Oh my! 445pm and this is the first moment I’ve had all day to sit down and write Sunday Reflections. Suffice it to say that the storm was (is) a whopper!! First we had about 15cms of snow and then A LOT of freezing rain and then rain, by mid-afternoon today the temperature was well above freezing but by this time tomorrow it is supposed to be -19C. Thus it was imperative to move as much of the heavy ice encrusted snow as possible before it all freezes into hard and immoveable chunks.
      Up at 630am I shovelled my own front walk and those of the two neighbouring houses I’m “minding”.  Fortunately I was back in the house and eating breakfast when cousin Ron called from the UK. He still sounds quite awful but claimed that he and his wife are doing better and “on the mend”, which was very good news!
     Next Wil and I braved ice-coated sidewalks and streets and took a thirty-minute walk in which we covered the same amount of territory we usually cover in half that time. I was secretly hoping that Nick might cancel Church because there was a highway advisory in effect, but we only have one couple who come in on the highway, and they arrived at church even before we did!
      Paul was doing music today so there were extra willing hands to help carry in my soup pots and various baskets with everything from paper stars (our craft) to bags of cornmeal muffins for lunch.There was plenty to do, 3 flavours of soup to heat up, the buffet table to set and then laying out the felt board figures and craft materials.
     Today’s “group” included myself, John, Ruby (age 12), George and, once again his 2-year-old sister Lydia as, not surprisingly; she was the only toddler present.
It was, shall we say, a diverse group, but John and Ruby both made good helpers, with Ruby even agreeing to read aloud Matthew2: 1-11 after which Lydia and George helped to arrange the story of the Magi on the felt board.

Then it was Origami Star making, and a time of prayer before re-joining everyone downstairs for the celebration of the Eucharist.
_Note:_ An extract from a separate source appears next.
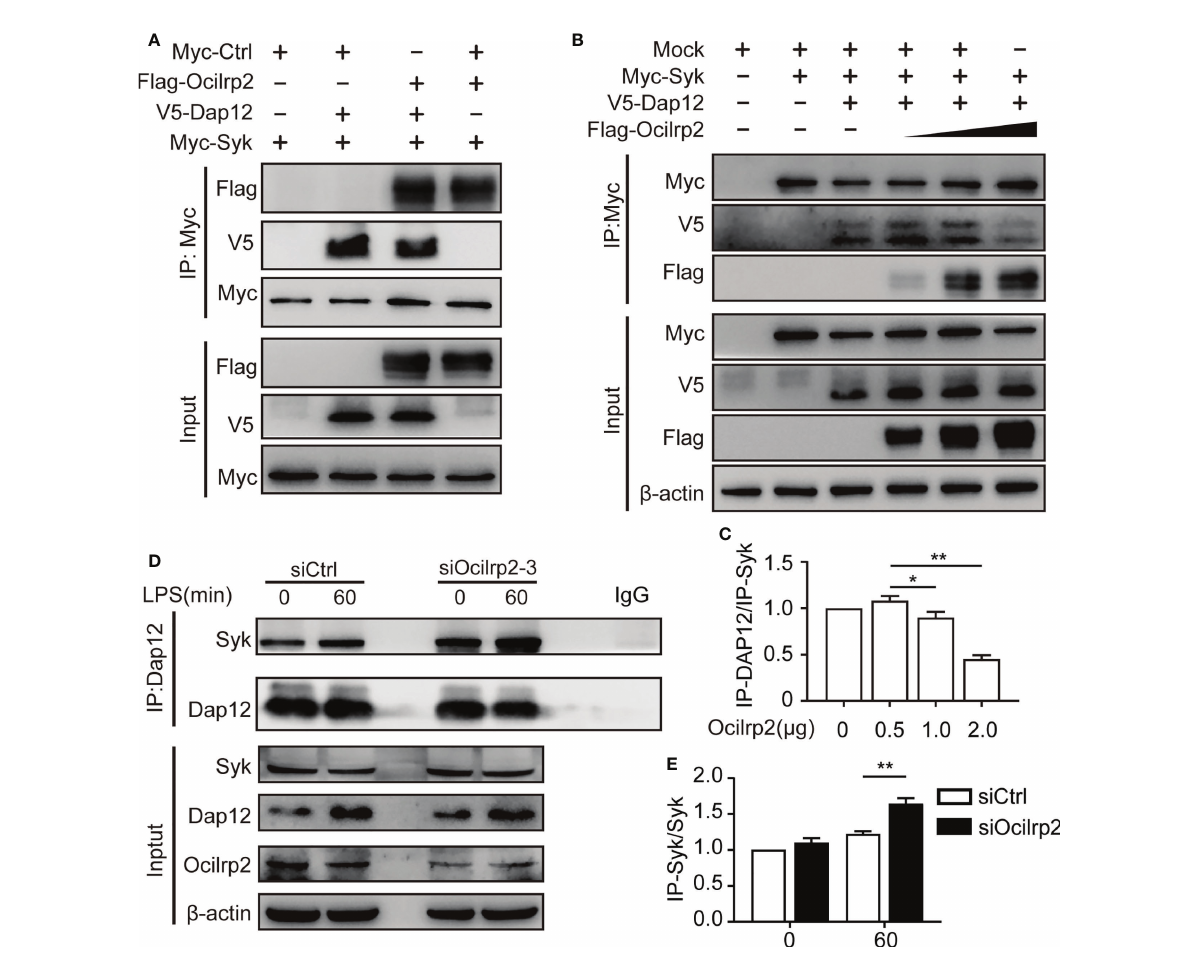
FIGURE 6 Ocilrp2 blocks the association of DAP12 and Syk. (A) HEK293T cells were transfected with Flag-Ocilrp2, Myc-Syk, and V5-Dap12 for 48 h. Cell lysates were immunoprecipitated with anti-Myc antibody and analyzed by immunoblot using anti-Flag, anti-V5, and anti-Myc antibodies. (B) HEK293T cells were transfected with mock, Myc-Syk, V5-Dap12, and different concentrations of Flag-Ocilrp2. At 48 h post-transfection, transfected cells were extracted, and cell lysates were subjected to immunoprecipitation with an anti-Myc antibody followed by immunoblotting using anti-Myc, anti-V5, and an anti-Flag antibody. (C) Densitometric quanti fi cation of the ratio of Dap12. Data were analyzed by three independent experiments. (D) Mouse peritoneal macrophages were transfected with siCtrl or siOcilrp2 and then incubated with or without LPS for 1 h. Cell lysates were immunoprecipitated with anti-Dap12 antibody and analyzed by immunoblot using the indicated antibodies. (E) Densitometric quanti fi cation of the ratio of Dap12. Data were analyzed by three independent experiments (means ± s.e.m). Signi fi cant differences compared to the control group are denoted by * P < 0.05, ** P < 0.01 (two-tailed Student ’ s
        It is always moving for me to have the privilege of offering the chalice to my fellow Parishioners.  There is more that happens as we share the bread and the wine, more than just the physical actions. When my eyes meet those of each person taking the cup, there is an electricity, a movement of the Holy Spirit which makes that moment of eye contact something more, in a sacred way and I never cease to come away from that time without having experienced those moments of “wonder”. I guess I really relate to this verse composed by Queen Elizabeth I when reflecting on the Eucharist.
       But just as the prosaic and spiritual are interwoven throughout our days, as Communion concluded, I quickly jolted back from “Mary “ to “Martha” mode, hurrying into the kitchen to bring the pots of soup to the buffet, with George and Lydia, eagerly offering to help carry the baskets of muffins.After lunch and dishwashing we all piled back into the Brotherwood’s van and drove slowly home through flooded sections of road.
      The rest of the day has, sadly, held a little less “wonder” as I laboured for three hours shovelling out the driveway, porch and deck at home, slogging through the ice again with Wil, to shovel a path at my friend’s house and to feed and have a little cuddle with her cat, who must be pretty lonely after nearly two weeks of that family’s absence.Once home again it is now time to prepare roasted root vegetable soup for my own dinner and try to regain, just a tiny wisp of Sabbath wonder.